## Goal of the exercise
Beginning at the line containing "Wer in einem" in the material below and ending at the line containing "チョコザップ江古田南口店", return each line exactly and add nothing.

»»

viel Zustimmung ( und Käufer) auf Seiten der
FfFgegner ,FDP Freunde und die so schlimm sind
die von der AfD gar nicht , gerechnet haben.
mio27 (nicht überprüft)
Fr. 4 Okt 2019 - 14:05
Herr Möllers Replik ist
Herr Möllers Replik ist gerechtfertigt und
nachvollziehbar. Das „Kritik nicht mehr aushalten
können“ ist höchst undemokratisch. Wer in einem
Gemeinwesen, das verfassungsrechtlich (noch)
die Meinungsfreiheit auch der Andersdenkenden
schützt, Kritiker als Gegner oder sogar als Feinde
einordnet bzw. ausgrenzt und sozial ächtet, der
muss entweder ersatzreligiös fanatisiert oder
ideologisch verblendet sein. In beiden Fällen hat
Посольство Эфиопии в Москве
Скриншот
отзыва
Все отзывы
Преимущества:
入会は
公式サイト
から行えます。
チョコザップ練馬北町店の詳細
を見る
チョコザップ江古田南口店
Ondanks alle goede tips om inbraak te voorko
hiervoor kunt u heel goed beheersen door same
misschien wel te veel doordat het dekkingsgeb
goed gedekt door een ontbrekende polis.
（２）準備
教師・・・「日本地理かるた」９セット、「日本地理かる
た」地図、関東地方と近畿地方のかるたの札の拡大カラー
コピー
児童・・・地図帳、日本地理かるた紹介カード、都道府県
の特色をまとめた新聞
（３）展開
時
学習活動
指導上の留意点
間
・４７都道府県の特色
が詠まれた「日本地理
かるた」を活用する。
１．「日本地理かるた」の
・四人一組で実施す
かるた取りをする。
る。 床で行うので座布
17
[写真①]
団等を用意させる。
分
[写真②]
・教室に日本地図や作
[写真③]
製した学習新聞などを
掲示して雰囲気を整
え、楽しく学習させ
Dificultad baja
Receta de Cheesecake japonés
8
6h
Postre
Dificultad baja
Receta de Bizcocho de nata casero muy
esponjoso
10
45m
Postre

««

## Answer
können“ ist höchst undemokratisch. Wer in einem
Gemeinwesen, das verfassungsrechtlich (noch)
die Meinungsfreiheit auch der Andersdenkenden
schützt, Kritiker als Gegner oder sogar als Feinde
einordnet bzw. ausgrenzt und sozial ächtet, der
muss entweder ersatzreligiös fanatisiert oder
ideologisch verblendet sein. In beiden Fällen hat
Посольство Эфиопии в Москве
Скриншот
отзыва
Все отзывы
Преимущества:
入会は
公式サイト
から行えます。
チョコザップ練馬北町店の詳細
を見る
チョコザップ江古田南口店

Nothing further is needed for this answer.